■ Instructions for the task
From the entries below, tally how many lines contain "negative" and report only that figure.
• • • • •
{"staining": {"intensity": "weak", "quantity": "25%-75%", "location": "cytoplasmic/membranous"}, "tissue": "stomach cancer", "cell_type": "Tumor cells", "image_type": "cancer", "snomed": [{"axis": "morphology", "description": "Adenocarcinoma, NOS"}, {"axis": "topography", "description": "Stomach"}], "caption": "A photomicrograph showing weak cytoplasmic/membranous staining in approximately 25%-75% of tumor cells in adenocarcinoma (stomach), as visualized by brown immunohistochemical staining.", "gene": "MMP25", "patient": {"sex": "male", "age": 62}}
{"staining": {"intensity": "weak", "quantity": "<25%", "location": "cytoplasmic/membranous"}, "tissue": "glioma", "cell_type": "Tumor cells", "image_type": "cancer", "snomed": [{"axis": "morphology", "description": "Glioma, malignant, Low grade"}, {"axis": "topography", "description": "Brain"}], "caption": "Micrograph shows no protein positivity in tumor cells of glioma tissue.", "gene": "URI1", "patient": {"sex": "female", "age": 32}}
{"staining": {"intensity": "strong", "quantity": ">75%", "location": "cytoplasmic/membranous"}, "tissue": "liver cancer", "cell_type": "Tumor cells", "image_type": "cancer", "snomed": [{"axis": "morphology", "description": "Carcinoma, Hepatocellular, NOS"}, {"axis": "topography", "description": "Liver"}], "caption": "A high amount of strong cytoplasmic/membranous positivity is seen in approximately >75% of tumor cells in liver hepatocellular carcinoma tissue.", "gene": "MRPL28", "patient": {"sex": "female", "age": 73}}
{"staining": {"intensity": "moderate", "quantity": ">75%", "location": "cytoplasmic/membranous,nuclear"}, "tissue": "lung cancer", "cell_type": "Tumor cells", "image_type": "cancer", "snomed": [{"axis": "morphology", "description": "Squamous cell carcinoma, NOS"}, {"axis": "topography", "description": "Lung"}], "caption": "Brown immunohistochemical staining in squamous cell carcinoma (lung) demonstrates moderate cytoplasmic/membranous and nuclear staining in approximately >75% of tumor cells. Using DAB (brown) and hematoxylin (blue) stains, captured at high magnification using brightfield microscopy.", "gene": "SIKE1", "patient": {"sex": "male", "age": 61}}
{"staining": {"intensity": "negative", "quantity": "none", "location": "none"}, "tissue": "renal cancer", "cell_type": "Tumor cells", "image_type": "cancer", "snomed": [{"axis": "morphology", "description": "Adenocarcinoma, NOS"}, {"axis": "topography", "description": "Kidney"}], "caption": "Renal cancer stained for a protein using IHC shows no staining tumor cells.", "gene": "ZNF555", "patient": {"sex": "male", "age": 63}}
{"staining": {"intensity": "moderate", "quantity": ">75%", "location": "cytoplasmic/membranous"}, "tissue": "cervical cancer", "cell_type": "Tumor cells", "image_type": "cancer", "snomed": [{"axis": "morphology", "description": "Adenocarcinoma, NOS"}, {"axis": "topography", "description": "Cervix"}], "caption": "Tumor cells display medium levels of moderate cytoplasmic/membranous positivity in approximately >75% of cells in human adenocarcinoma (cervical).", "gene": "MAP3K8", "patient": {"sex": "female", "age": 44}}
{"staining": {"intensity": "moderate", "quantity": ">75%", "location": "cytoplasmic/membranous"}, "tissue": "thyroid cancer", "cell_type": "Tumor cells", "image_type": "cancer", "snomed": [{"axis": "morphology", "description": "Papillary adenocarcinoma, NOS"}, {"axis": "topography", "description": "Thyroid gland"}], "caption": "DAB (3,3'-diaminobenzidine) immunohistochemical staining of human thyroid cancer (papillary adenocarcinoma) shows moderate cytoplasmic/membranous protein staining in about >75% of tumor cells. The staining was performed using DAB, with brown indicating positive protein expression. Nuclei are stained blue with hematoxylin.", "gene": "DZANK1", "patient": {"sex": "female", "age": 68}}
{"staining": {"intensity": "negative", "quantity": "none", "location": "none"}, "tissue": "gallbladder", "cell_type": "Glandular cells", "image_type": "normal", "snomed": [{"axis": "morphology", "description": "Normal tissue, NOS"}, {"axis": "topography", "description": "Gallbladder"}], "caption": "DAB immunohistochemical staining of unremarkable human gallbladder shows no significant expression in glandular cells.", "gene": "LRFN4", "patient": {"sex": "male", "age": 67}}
• • • • •
■ Response box
2